### WORK TO BE COMPLETED
Starting at the line containing "collection date: 1821" and stopping after the line containing "locality: Council, Wash. Co.", write those records as a numbered list, skipping any blank lines.

### PROVIDED INFORMATION
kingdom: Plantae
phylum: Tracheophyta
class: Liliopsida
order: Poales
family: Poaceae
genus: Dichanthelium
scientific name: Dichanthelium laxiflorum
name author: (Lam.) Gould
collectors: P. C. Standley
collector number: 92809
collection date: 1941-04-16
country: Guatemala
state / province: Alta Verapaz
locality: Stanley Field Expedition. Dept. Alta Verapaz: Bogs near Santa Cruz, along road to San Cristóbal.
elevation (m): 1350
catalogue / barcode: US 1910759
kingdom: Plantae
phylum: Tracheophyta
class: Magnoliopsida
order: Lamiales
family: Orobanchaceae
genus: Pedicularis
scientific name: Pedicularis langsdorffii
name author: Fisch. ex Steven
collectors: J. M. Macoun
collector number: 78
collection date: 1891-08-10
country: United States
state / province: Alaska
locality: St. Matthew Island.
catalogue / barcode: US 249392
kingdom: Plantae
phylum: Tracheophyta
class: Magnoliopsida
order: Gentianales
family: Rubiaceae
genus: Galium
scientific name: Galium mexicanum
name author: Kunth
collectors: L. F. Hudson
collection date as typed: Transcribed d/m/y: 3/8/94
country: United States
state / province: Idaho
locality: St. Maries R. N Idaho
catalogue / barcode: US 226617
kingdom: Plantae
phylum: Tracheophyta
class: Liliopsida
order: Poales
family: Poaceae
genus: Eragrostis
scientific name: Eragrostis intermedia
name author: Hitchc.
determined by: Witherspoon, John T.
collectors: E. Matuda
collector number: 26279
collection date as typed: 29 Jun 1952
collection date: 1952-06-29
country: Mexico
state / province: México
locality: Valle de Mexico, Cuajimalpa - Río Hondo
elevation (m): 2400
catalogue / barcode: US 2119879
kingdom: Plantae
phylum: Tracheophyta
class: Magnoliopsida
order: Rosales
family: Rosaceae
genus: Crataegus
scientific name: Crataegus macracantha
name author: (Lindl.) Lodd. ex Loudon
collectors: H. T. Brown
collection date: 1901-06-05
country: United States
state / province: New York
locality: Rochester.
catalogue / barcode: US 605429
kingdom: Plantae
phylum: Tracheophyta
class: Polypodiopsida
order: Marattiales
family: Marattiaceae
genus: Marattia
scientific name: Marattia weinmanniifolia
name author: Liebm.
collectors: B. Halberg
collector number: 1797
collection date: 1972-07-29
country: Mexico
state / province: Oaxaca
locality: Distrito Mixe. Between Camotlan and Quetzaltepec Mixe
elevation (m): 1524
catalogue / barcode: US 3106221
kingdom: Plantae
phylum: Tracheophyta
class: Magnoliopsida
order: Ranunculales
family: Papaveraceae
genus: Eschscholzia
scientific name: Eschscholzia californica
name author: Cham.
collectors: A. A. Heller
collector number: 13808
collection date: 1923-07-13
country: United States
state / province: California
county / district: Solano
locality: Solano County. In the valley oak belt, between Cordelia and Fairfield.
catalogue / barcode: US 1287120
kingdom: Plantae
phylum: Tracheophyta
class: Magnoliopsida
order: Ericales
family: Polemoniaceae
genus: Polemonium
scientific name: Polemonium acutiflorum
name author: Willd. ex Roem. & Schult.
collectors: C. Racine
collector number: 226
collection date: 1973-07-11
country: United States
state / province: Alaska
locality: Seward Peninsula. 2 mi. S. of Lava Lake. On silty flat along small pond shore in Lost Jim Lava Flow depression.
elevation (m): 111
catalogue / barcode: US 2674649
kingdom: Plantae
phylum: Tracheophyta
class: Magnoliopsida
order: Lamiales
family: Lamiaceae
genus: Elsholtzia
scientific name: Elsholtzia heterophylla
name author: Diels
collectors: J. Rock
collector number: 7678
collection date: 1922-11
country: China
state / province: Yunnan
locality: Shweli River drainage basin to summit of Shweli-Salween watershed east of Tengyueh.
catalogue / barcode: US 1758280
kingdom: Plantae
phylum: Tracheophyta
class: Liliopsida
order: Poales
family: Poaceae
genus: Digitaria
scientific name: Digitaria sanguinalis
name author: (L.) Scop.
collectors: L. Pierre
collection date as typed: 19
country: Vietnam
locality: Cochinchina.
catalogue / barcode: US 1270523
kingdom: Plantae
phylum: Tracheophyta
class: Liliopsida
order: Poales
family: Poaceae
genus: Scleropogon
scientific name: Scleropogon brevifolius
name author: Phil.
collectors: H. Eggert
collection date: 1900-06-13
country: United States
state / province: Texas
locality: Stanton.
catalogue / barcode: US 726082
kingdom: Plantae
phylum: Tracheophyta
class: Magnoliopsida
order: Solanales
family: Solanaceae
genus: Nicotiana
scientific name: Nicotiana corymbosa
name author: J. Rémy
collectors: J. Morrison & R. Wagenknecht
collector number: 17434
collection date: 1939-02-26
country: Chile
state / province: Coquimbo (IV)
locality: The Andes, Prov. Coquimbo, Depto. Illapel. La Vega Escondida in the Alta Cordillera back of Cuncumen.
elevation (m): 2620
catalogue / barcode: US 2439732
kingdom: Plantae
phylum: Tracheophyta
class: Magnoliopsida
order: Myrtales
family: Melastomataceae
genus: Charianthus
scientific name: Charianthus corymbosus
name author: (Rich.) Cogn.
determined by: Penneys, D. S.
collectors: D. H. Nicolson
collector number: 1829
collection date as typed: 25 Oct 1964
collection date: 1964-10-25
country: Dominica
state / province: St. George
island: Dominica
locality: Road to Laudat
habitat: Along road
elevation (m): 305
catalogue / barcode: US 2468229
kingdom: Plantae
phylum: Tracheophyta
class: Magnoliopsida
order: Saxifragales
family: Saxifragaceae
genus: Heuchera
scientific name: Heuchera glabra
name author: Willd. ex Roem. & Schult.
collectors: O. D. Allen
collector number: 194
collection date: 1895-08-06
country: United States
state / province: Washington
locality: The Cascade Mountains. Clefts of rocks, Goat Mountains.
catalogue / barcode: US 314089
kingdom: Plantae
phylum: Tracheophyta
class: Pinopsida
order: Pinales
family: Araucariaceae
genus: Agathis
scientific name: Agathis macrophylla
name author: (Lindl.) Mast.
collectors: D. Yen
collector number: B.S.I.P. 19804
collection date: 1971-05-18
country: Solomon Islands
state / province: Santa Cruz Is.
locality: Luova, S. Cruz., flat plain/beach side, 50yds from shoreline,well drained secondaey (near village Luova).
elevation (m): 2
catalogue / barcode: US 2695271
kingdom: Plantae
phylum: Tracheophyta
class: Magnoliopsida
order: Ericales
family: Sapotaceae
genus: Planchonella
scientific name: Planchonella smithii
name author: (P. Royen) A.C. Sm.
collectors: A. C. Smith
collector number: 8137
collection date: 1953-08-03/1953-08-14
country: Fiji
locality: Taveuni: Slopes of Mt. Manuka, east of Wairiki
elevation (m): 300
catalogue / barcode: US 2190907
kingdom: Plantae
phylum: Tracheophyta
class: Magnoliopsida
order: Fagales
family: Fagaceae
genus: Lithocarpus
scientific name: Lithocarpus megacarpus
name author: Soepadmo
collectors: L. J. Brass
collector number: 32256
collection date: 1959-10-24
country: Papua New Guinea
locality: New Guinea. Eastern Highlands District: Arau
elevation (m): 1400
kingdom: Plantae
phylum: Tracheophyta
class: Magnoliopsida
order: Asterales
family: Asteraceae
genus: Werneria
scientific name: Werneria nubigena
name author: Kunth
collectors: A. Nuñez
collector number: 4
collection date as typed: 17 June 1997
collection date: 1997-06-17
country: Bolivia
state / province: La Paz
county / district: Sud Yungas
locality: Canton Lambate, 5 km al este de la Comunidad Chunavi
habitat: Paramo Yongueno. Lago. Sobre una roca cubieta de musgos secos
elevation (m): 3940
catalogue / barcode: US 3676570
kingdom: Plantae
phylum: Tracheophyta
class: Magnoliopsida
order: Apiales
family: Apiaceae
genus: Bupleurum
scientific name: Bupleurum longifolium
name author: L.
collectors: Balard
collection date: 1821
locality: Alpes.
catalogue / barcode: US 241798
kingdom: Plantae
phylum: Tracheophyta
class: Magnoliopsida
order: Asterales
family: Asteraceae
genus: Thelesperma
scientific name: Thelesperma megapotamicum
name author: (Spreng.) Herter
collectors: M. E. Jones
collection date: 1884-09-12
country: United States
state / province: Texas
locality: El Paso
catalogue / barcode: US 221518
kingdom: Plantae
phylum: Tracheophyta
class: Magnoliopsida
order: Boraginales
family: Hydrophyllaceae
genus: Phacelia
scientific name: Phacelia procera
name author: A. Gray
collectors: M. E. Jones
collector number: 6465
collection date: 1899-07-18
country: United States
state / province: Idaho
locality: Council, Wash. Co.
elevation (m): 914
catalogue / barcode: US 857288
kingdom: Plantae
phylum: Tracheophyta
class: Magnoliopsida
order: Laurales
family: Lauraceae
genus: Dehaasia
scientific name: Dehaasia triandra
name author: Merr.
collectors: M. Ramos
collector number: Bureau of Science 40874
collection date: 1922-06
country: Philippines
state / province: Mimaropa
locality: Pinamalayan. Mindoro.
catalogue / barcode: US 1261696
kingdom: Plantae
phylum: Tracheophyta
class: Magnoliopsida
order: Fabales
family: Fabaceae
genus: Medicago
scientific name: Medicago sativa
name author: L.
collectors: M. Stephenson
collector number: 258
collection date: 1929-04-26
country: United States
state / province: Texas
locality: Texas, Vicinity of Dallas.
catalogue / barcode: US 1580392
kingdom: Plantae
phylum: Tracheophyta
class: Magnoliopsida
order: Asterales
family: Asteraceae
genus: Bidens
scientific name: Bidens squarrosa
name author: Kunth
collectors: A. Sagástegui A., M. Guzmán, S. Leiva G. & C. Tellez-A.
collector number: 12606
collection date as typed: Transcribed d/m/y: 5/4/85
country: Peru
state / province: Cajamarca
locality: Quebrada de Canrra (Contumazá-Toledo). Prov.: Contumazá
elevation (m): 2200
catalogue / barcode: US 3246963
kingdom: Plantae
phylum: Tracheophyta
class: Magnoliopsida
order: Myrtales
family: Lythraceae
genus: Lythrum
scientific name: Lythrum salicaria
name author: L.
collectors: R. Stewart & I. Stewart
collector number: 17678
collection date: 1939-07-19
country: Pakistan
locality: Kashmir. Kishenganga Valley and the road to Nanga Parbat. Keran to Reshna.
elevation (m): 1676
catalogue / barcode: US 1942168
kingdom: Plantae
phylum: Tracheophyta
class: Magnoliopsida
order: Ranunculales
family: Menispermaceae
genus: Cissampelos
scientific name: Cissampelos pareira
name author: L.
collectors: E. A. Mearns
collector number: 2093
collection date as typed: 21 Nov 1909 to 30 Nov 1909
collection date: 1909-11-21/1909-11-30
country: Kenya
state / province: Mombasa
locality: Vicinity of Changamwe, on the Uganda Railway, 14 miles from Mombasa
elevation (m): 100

### SOLUTION
1. collection date: 1821
2. locality: Alpes.
3. catalogue / barcode: US 241798
4. kingdom: Plantae
5. phylum: Tracheophyta
6. class: Magnoliopsida
7. order: Asterales
8. family: Asteraceae
9. genus: Thelesperma
10. scientific name: Thelesperma megapotamicum
11. name author: (Spreng.) Herter
12. collectors: M. E. Jones
13. collection date: 1884-09-12
14. country: United States
15. state / province: Texas
16. locality: El Paso
17. catalogue / barcode: US 221518
18. kingdom: Plantae
19. phylum: Tracheophyta
20. class: Magnoliopsida
21. order: Boraginales
22. family: Hydrophyllaceae
23. genus: Phacelia
24. scientific name: Phacelia procera
25. name author: A. Gray
26. collectors: M. E. Jones
27. collector number: 6465
28. collection date: 1899-07-18
29. country: United States
30. state / province: Idaho
31. locality: Council, Wash. Co.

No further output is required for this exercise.